I licked my finger—the rubber tasted gross, like licking a tire—and tried again. Nothing. I laid my hand flat on the page and slid it, but the page still refused to turn. I tried going back a page. Nope. Neither the right-hand page nor the left would move at all. It was like somebody had glued them down.
Damn it.
I knew what I had to do—not tomorrow, but now. My hands were sweating inside the stupid gloves, anyway. I yanked them off and threw them on the floor, where they lay like two beached pink whales.
“Talk to me, damn you!” I grabbed the page with my bare hand. I yanked it so hard I jerked the book off the table.
The page flipped easily. For a fraction of a second, I stared at another block of reddish-brown letters, my fingers resting on the page I’d turned. Then the book’s energy slammed into me like a lightning bolt. A charge shot up my arm. Fireworks exploded in my demon mark. The room went black, then crimson, and then I was no longer in my kitchen. I wasn’t anywhere at all.
Rage. The feeling seethed inside me like lava. It surged, filling me—hot, angry pressure building in my head. I wanted to explode. I wanted to smash something, anything, and my arms flailed around in the nothingness, searching for a target. Smoke, hot and yellow and sulfurous, billowed around me. Smoke that emanated from the hellfire blazing inside me.
I coughed, waving both hands through the smoke, swiping it away. As the billows parted, I smelled the coppery scent of blood. Lots of blood.

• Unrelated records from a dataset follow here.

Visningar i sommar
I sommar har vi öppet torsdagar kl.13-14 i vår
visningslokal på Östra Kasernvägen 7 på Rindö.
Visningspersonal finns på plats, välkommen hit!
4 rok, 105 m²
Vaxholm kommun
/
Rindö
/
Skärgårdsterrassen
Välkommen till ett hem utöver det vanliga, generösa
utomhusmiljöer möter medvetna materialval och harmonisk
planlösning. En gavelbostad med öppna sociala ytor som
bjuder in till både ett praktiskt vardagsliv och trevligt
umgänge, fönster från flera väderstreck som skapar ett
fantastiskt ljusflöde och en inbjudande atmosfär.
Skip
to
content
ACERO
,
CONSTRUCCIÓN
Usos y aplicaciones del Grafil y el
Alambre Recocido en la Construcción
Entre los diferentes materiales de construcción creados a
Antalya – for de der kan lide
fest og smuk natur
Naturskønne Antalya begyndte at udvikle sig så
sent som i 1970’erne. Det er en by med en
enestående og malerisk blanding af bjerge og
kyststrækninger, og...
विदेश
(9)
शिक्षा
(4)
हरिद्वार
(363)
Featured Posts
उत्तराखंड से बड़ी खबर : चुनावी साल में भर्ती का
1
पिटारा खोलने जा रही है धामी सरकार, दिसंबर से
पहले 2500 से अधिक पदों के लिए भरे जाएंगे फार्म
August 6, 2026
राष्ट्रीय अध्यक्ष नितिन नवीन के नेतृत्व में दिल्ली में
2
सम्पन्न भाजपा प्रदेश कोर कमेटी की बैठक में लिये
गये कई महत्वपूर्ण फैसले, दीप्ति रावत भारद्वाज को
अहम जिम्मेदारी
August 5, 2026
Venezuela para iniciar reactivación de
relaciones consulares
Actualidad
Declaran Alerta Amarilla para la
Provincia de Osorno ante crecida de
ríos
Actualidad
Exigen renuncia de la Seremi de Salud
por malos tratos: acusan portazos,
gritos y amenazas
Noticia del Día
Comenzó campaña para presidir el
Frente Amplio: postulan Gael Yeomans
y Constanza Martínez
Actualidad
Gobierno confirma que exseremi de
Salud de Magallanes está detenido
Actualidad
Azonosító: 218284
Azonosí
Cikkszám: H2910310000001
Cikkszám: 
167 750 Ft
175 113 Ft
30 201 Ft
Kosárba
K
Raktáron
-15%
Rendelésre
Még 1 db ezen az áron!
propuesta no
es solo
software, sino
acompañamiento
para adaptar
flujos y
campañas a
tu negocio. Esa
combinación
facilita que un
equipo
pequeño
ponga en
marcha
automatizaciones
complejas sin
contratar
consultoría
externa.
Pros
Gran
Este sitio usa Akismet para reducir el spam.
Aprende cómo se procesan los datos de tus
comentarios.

I stood on Boston Common, but the site looked more like a battlefield than a city park. I sniffed, tracking the source of the blood. On the ground before me lay a man, a human, his intestines spilling out of a gaping wound in his gut. His sightless eyes stared at nothing; his mouth hung open in surprise or horror or maybe just the slackness of death. Blood soaked his clothes and spread in a puddle around him. It reflected the light of nearby flames.
A scream made me look up. A woman in running clothes fled from a demon. She was fast, but the demon was closing in on her. It leapt in huge bounds, shaking the ground with each step.